# need some advice on buying DVD recorder



## bwoodin (Feb 11, 2012)

I'm searching online for a DVD recorder that will allow me to offload recorded programs from my Verizon set-top box/DVR. I am only looking for a basic recorder to burn DVDs, don't need VHS or camcorder ability. I am a student and need to have DVDs of recorded programs from a French TV channel I subscribe to. I know this can be done, even though Verizon can't/won't tell me how to do a work-around. Problem is there are so many DVD recorders for sale online I don't know which one will suit my needs, and hope someone can offer some advice on which brands to buy.

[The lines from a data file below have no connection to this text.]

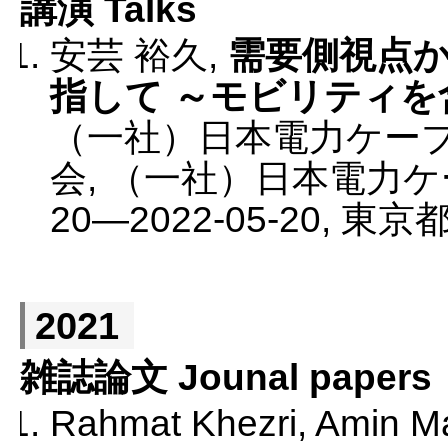
講演 Talks
安芸 裕久
,
需要側視点
指して ～モビリティ
（一社）日本電力ケーブ
会
,
（一社）日本電力ケ
20
—
2022-05-20
,
東京
2021
雑誌論文 Jounal papers
Rahmat Khezri, Amin Ma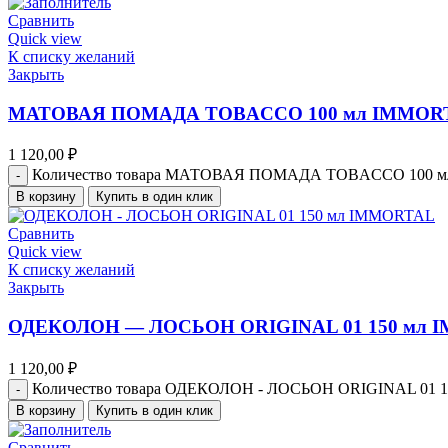
Сравнить
Quick view
К списку желаний
Закрыть
МАТОВАЯ ПОМАДА TOBACCO 100 мл IMMOR
1 120,00
₽
Количество товара МАТОВАЯ ПОМАДА TOBACCO 100 
В корзину
Купить в один клик
Сравнить
Quick view
К списку желаний
Закрыть
ОДЕКОЛОН — ЛОСЬОН ORIGINAL 01 150 мл 
1 120,00
₽
Количество товара ОДЕКОЛОН - ЛОСЬОН ORIGINAL 01 
В корзину
Купить в один клик
Сравнить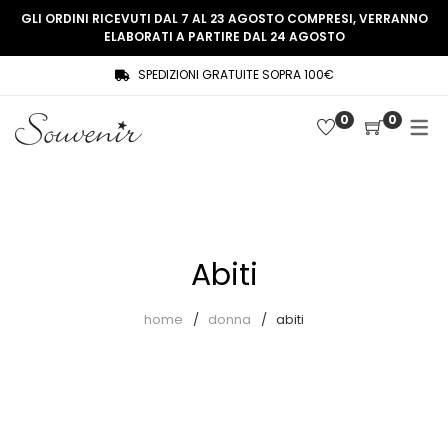
GLI ORDINI RICEVUTI DAL 7 AL 23 AGOSTO COMPRESI, VERRANNO
ELABORATI A PARTIRE DAL 24 AGOSTO
SPEDIZIONI GRATUITE SOPRA 100€
COLLEZIONE
SHOP
0
0
THREE WOMEN, ONE MEMORY
Souvenir Privée
SOUVENIR DE PARIS
Ultimi arrivi
LE MUSE – SOUVENIR PRIVÉE
Abiti
Abiti
Accessori
Camicie
home
donna
abiti
Cappotti
Giacche
Gilet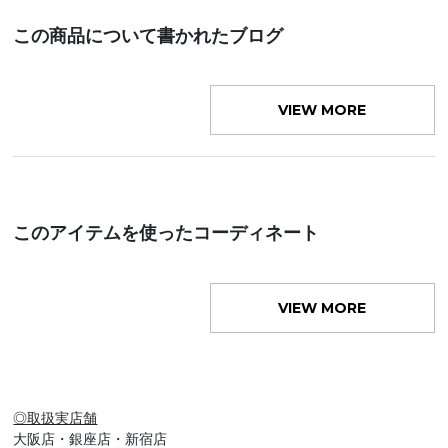
この商品について書かれたブログ
VIEW MORE
このアイテムを使ったコーディネート
VIEW MORE
◎取扱実店舗
大阪店・銀座店・新宿店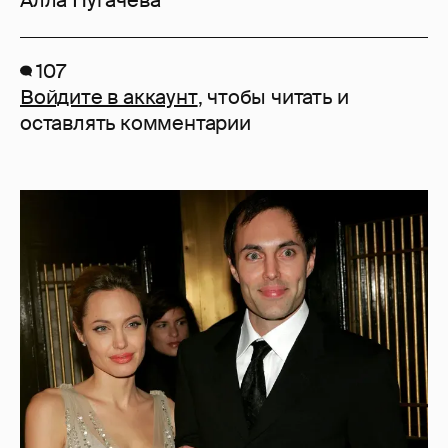
107
Войдите в аккаунт
, чтобы читать и
оставлять комментарии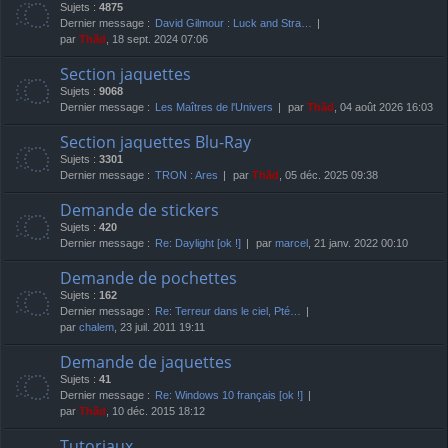
Sujets :
4875
Dernier message :
David Gilmour : Luck and Stra…
par
Thãd
, 18 sept. 2024 07:06
Section jaquettes
Sujets :
9068
Dernier message :
Les Maîtres de l'Univers
par
Thãd
, 04 août 2026 16:03
Section jaquettes Blu-Ray
Sujets :
3301
Dernier message :
TRON : Ares
par
Thãd
, 05 déc. 2025 09:38
Demande de stickers
Sujets :
420
Dernier message :
Re: Daylight [ok !]
par
marcel
, 21 janv. 2022 00:10
Demande de pochettes
Sujets :
162
Dernier message :
Re: Terreur dans le ciel, Pté…
par
chalem
, 23 juil. 2011 19:11
Demande de jaquettes
Sujets :
41
Dernier message :
Re: Windows 10 français [ok !]
par
Thãd
, 10 déc. 2015 18:12
Tutoriaux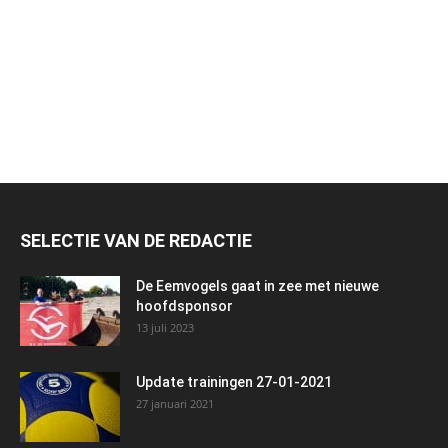
SELECTIE VAN DE REDACTIE
De Eemvogels gaat in zee met nieuwe
hoofdsponsor
13 juli 2023
Update trainingen 27-01-2021
27 januari 2021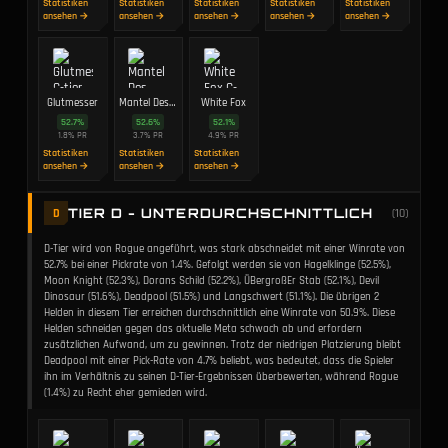
Statistiken
Statistiken
Statistiken
Statistiken
Statistiken
ansehen →
ansehen →
ansehen →
ansehen →
ansehen →
Glutmesser
Mantel Des Geschicks
White Fox
52.7
%
52.6
%
52.1
%
1.8
%
PR
3.7
%
PR
4.9
%
PR
Statistiken
Statistiken
Statistiken
ansehen →
ansehen →
ansehen →
TIER D - UNTERDURCHSCHNITTLICH
D
(
10
)
D-Tier wird von Rogue angeführt, was stark abschneidet mit einer Winrate von
52.7% bei einer Pickrate von 1.4%. Gefolgt werden sie von Hagelklinge (52.5%),
Moon Knight (52.3%), Dorans Schild (52.2%), ÜBergroßEr Stab (52.1%), Devil
Dinosaur (51.6%), Deadpool (51.5%) und Langschwert (51.1%). Die übrigen 2
Helden in diesem Tier erreichen durchschnittlich eine Winrate von 50.9%. Diese
Helden schneiden gegen das aktuelle Meta schwach ab und erfordern
zusätzlichen Aufwand, um zu gewinnen. Trotz der niedrigen Platzierung bleibt
Deadpool mit einer Pick-Rate von 4.7% beliebt, was bedeutet, dass die Spieler
ihn im Verhältnis zu seinen D-Tier-Ergebnissen überbewerten, während Rogue
(1.4%) zu Recht eher gemieden wird.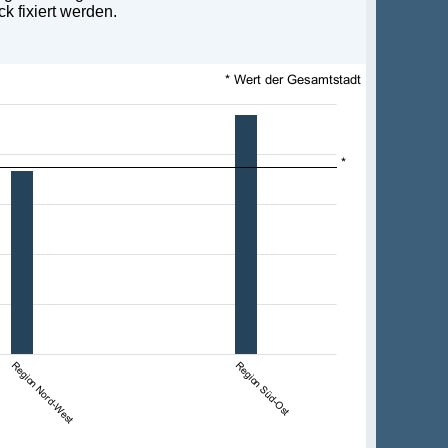
k fixiert werden.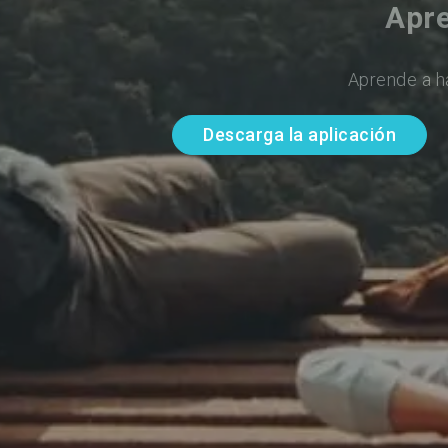
Apre
Aprende a h
Descarga la aplicación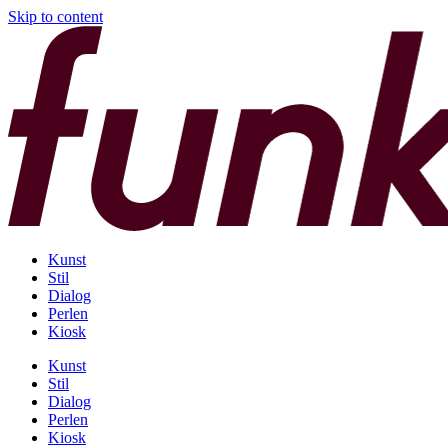
Skip to content
Kunst
Stil
Dialog
Perlen
Kiosk
Kunst
Stil
Dialog
Perlen
Kiosk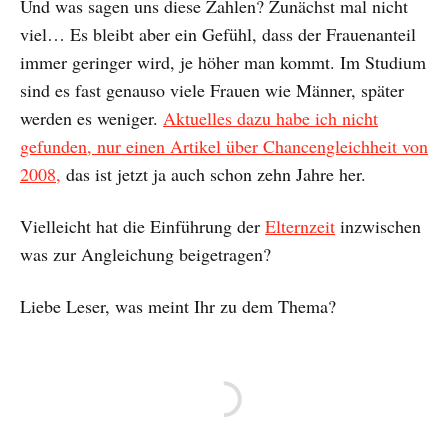
Und was sagen uns diese Zahlen? Zunächst mal nicht
viel… Es bleibt aber ein Gefühl, dass der Frauenanteil
immer geringer wird, je höher man kommt. Im Studium
sind es fast genauso viele Frauen wie Männer, später
werden es weniger.
Aktuelles dazu habe ich nicht
gefunden, nur einen Artikel über Chancengleichheit von
2008,
das ist jetzt ja auch schon zehn Jahre her.
Vielleicht hat die Einführung der
Elternzeit
inzwischen
was zur Angleichung beigetragen?
Liebe Leser, was meint Ihr zu dem Thema?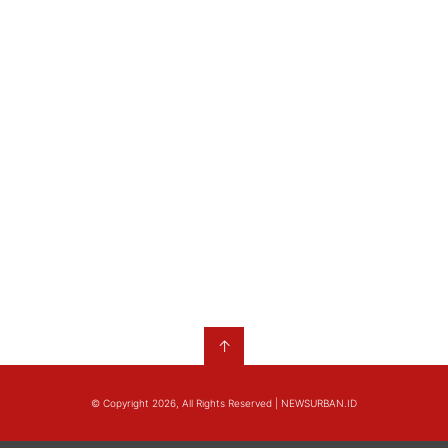
↑
© Copyright 2026, All Rights Reserved | NEWSURBAN.ID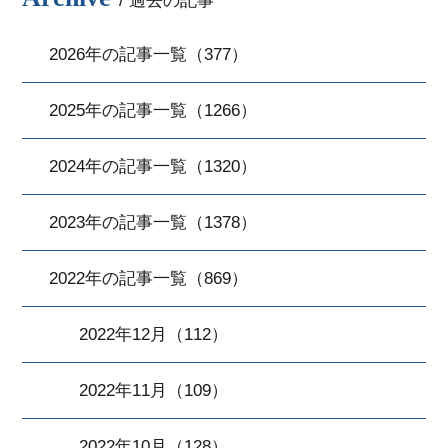
/ 過去の記事
2026年の記事一覧（377）
2025年の記事一覧（1266）
2024年の記事一覧（1320）
2023年の記事一覧（1378）
2022年の記事一覧（869）
2022年12月（112）
2022年11月（109）
2022年10月（128）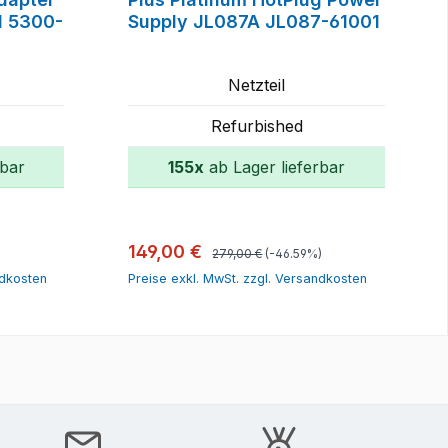
 5300-
Supply JL087A JL087-61001
Netzteil
Refurbished
rbar
155x
ab Lager lieferbar
orb
In den Warenkorb
Regulärer Preis:
Verkaufspreis:
149,00 €
279,00 €
(-46.59%)
ndkosten
Preise exkl. MwSt. zzgl. Versandkosten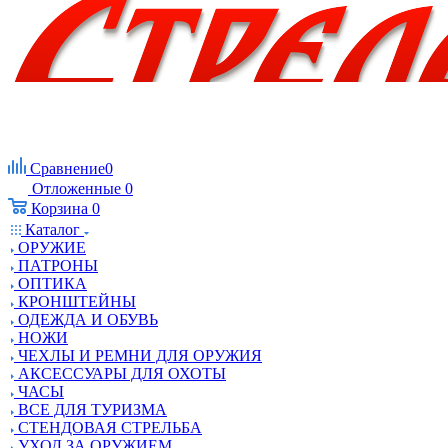
Сравнение
0
Отложенные
0
Корзина
0
Каталог
ОРУЖИЕ
ПАТРОНЫ
ОПТИКА
КРОНШТЕЙНЫ
ОДЕЖДА И ОБУВЬ
НОЖИ
ЧЕХЛЫ И РЕМНИ ДЛЯ ОРУЖИЯ
АКСЕССУАРЫ ДЛЯ ОХОТЫ
ЧАСЫ
ВСЕ ДЛЯ ТУРИЗМА
СТЕНДОВАЯ СТРЕЛЬБА
УХОД ЗА ОРУЖИЕМ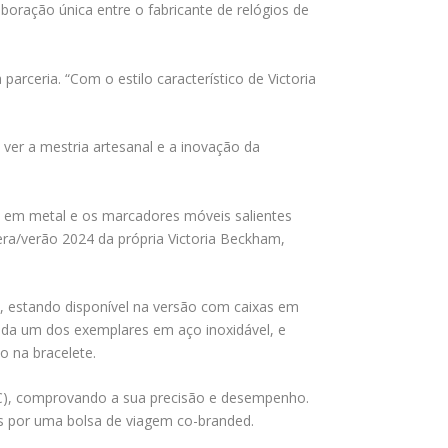
oração única entre o fabricante de relógios de
rceria. “Com o estilo característico de Victoria
 ver a mestria artesanal e a inovação da
ux em metal e os marcadores móveis salientes
era/verão 2024 da própria Victoria Beckham,
s, estando disponível na versão com caixas em
ada um dos exemplares em aço inoxidável, e
o na bracelete.
OSC), comprovando a sua precisão e desempenho.
 por uma bolsa de viagem co-branded.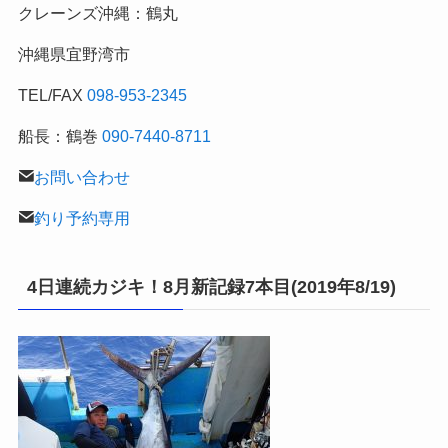
クレーンズ沖縄：鶴丸
釣
行
沖縄県宜野湾市
記
TEL/FAX
098-953-2345
船長：鶴巻
090-7440-8711
お問い合わせ
釣り予約専用
4日連続カジキ！8月新記録7本目(2019年8/19)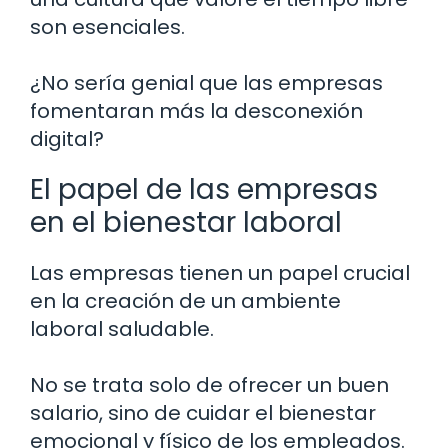
son esenciales.
¿No sería genial que las empresas
fomentaran más la desconexión
digital?
El papel de las empresas
en el bienestar laboral
Las empresas tienen un papel crucial
en la creación de un ambiente
laboral saludable.
No se trata solo de ofrecer un buen
salario, sino de cuidar el bienestar
emocional y físico de los empleados.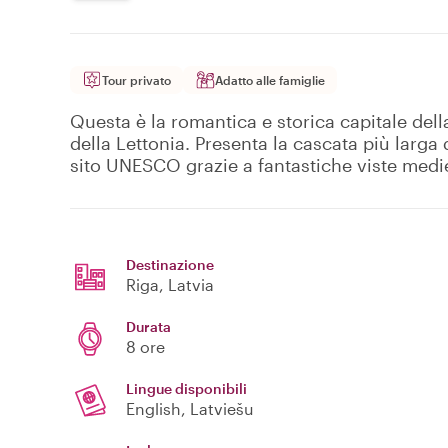
Tour privato
Adatto alle famiglie
Questa è la romantica e storica capitale dell
della Lettonia. Presenta la cascata più larg
sito UNESCO grazie a fantastiche viste medi
Destinazione
Riga
, Latvia
Durata
8 ore
Lingue disponibili
English, Latviešu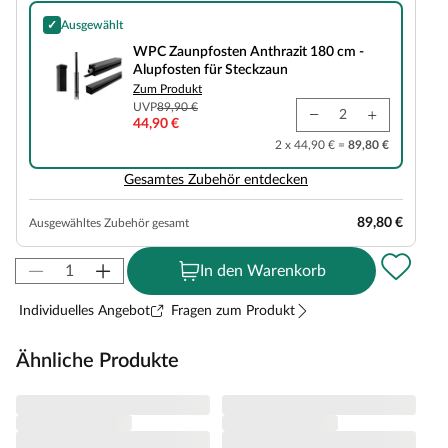
✓
Ausgewählt
WPC Zaunpfosten Anthrazit 180 cm - Alupfosten für Steckzaun
WPC Zaunpfosten Anthrazit 180 cm -
Alupfosten für Steckzaun
Zum Produkt
UVP
89,90 €
44,90 €
2 x 44,90 € =
89,80 €
Gesamtes Zubehör entdecken
89,80 €
Ausgewähltes Zubehör gesamt
In den Warenkorb
Individuelles Angebot
Fragen zum Produkt
Ähnliche Produkte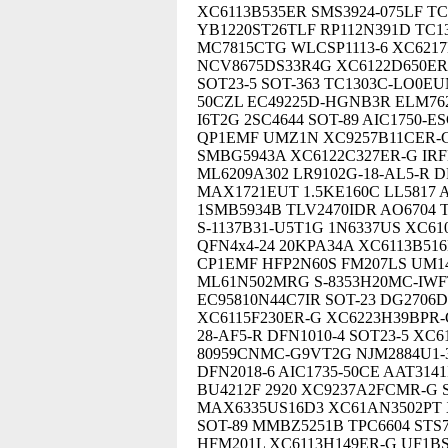
XC6113B535ER SMS3924-075LF T
YB1220ST26TLF RP112N391D TC1
MC7815CTG WLCSP1113-6 XC6217
NCV8675DS33R4G XC6122D650ER-
SOT23-5 SOT-363 TC1303C-LO0EU
50CZL EC49225D-HGNB3R ELM762
I6T2G 2SC4644 SOT-89 AIC1750-E
QP1EMF UMZ1N XC9257B11CER-G 
SMBG5943A XC6122C327ER-G IRF
ML6209A302 LR9102G-18-AL5-R 
MAX1721EUT 1.5KE160C LL5817 
1SMB5934B TLV2470IDR AO6704 T
S-1137B31-U5T1G 1N6337US XC6
QFN4x4-24 20KPA34A XC6113B51
CP1EMF HFP2N60S FM207LS UM1
ML61N502MRG S-8353H20MC-IWF
EC95810N44C7IR SOT-23 DG2706D
XC6115F230ER-G XC6223H39BPR-
28-AF5-R DFN1010-4 SOT23-5 XC
80959CNMC-G9VT2G NJM2884U1-38
DFN2018-6 AIC1735-50CE AAT3141
BU4212F 2920 XC9237A2FCMR-G 
MAX6335US16D3 XC61AN3502PT 
SOT-89 MMBZ5251B TPC6604 STS7
HFM201L XC6113H149ER-G UF1BS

Also price ranges are anywhere from just below $100 up to $400+ and I'm can't pay big bucks for a simple DVD recorder. Anyone have some advice or suggestions on what brands to purchase?
Thanks.


----------



## JimE (Apr 16, 2009)

Stick with a brand name for support reasons. You will need to choose a model with a video input that matches the output(s) available on the DVR...your inputs will be composite (yellow RCA), S-Video, or component (red/blue/green RCA). Aside from that, it all boils down to any features that you want/need and brand preference.

You won't be able to stream the content off of the DVR. You will have to connect the video output of the DVR into the video input of the DVD Recorder. You will then play back the program on the DVR and record on the recorder in real time.


----------



## bwoodin (Feb 11, 2012)

Thanks so much - your comments are helping me unravel the mysteries of DVD recordings - looking @Toshiba recorder to purchase fairly soon. Appreciate the advice!


----------